Of course Margie knew of Gus Norlander. He was a very famous WWII war hero who had been nominated for a medal of honor for his heroic sacrifice of his own life in attacking a fortified Nazi hillside position. He marched right up the hill dressed as a Catholic Bishop swinging his smoking incense on a chain. When he got close enough he threw the incense container up the hill. It really contained a grenade. The explosion killed a bunch of Nazis and Gus drew a machine gun from beneath his vestments and began mowing down the rest. The Nazis returned fire and riddled Gus spreading his crimson blood all over his vestments. But Gus succeeded in taking the position and saving his regiment.

Gus had impregnated Marie’s mother just before that and Marie had never met him. But her mother never stopped talking about Gus and Marie really wanted to meet the people in the town of Lake Wobegon that her mother constantly talked about.

Gus’s mother’s deathbed wish was that her other son travel to Italy and affix a picture of Gus to his gravestone. It was the custom of the Norwegians to put a picture of the deceased on the headstone to make sure everyone knows this was a real person who was loved.

Margie contacted Gus’s brother down in Oklahoma. The man lay dying in a hospice but he was a rich oil millionaire. He provided Margie with $500,000 to take a dozen of her friends on a trip to Italy to place the picture. Garrison Keillor had visited the reading club of the ladies of Lake Wobegon and was caught up in the heart-felt mission to go to Italy with a picture of Gus. Garrison rashly offered to pay the way for all who wanted to go to Italy. Fortunately Margie limited that to only a dozen but it was still a little more than Garrison really wanted to support. But the trip was on and they all flew off to Italy to vacation in Rome and visit Gus’s grave.

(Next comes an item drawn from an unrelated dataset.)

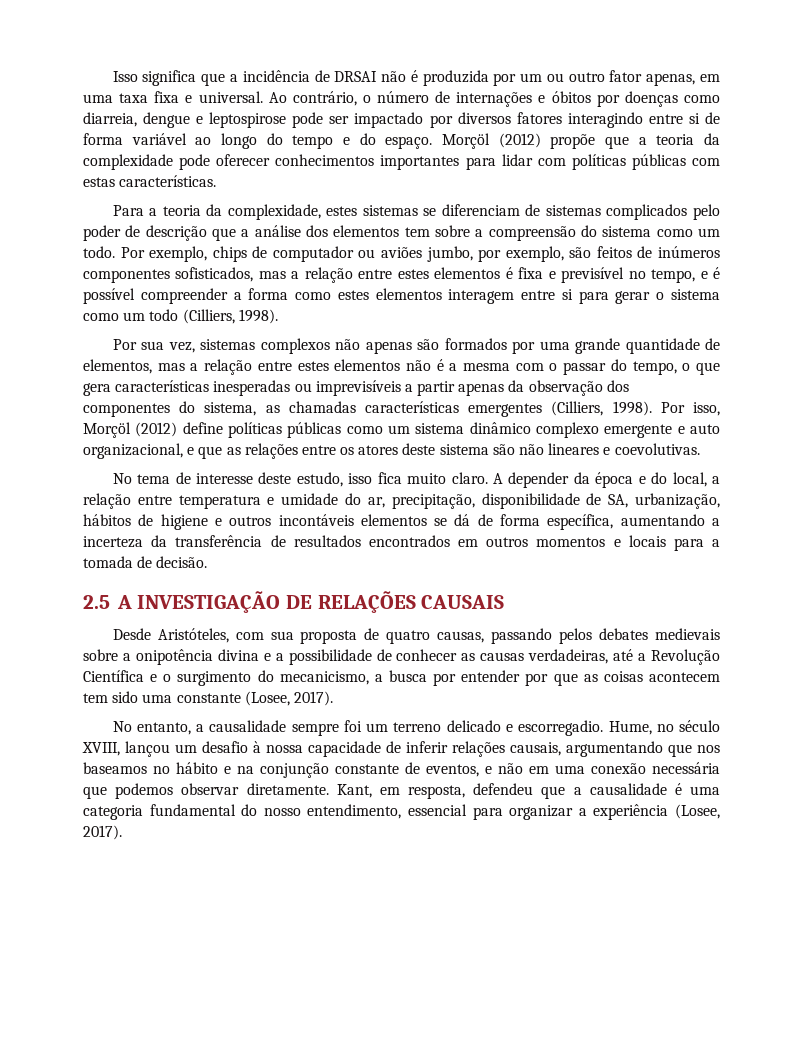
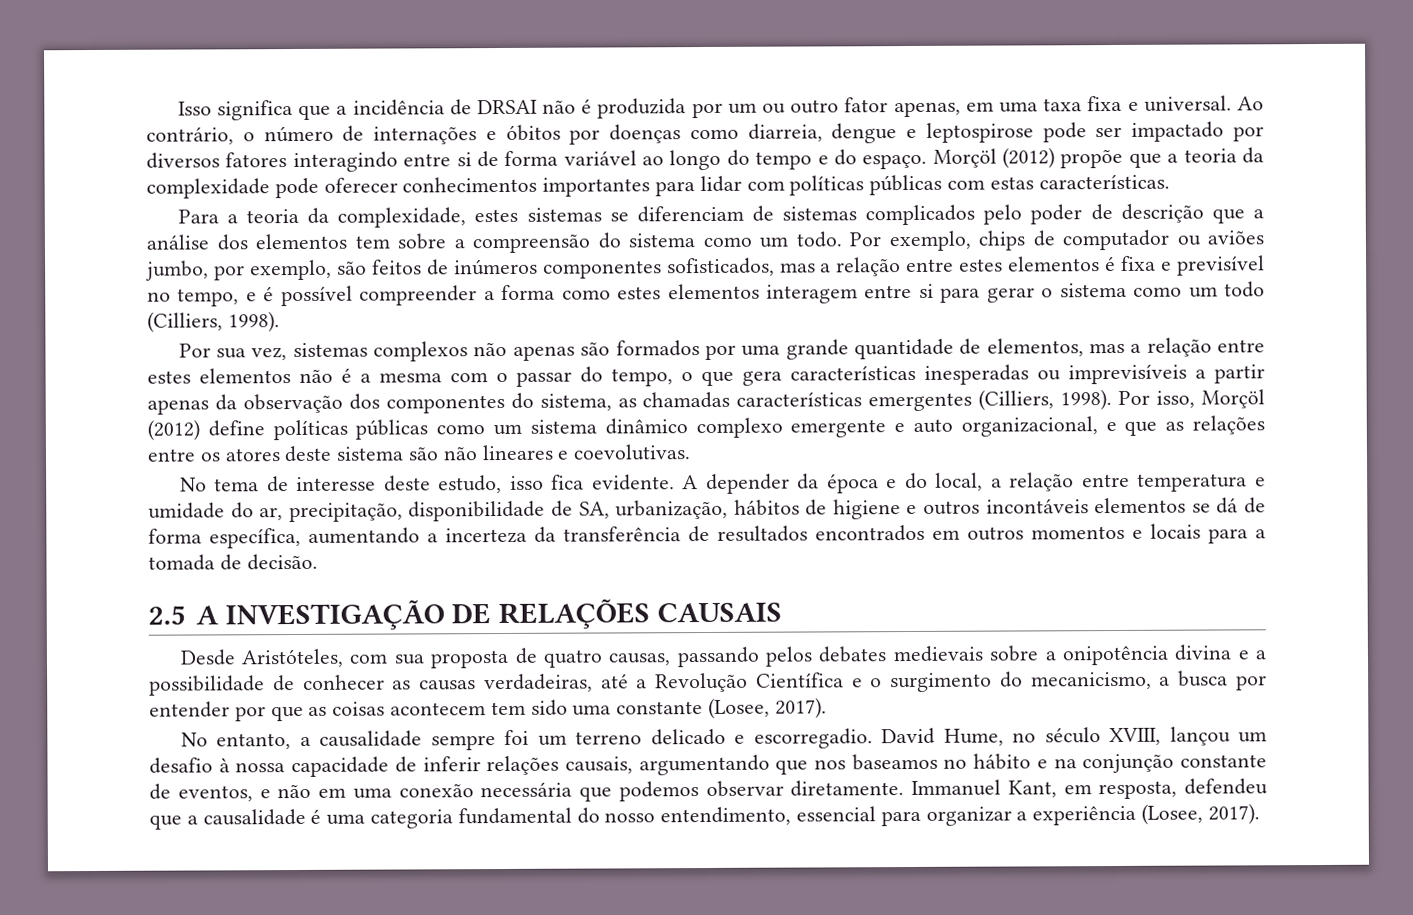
[407,472,488,484] muito claro. -> [591,474,675,491] evidente.
(604, 728) none -> [881,727,936,745] David
(329, 789) none -> [911,779,1001,797] Immanuel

While in Rome Margie falls for a handsome young Italian and has an affair. She meets with Marie and succumbs to her charms agreeing to buy an apartment in Rome from her for $500,000. The group visited all the famous places in Rome and gradually got close to each other. They even unburden themselves of their dark secrets, some of which are a bit shameful, to each other.

After leaving Rome Margie begins to really regret her affair and her thoughtless plunge into buying real estate from someone she hardly knew. She makes a phone call from Amsterdam trying to contact Marie and call of the purchase but only gets a voice mail in Italian saying “American go home!” Margie is devastated having lost a small fortune which could have saved her husband’s floundering building business. But, when she gets home she finds that her local Lake Wobegon banker did not transfer the money. In the Minnesotan way he was waiting for confirmation from Margie for the date to actually make the transfer.

So things worked out ok. Margie sends $50,000 to Marie who had attempted to swindle her along with a note thanking Marie for the experience.

What a tale. Garrison is at his best in “Pilgrims”. It is funny and quick reading with a fine set of well developed characters. I give this one a 9 of 10 on the Weaver meter.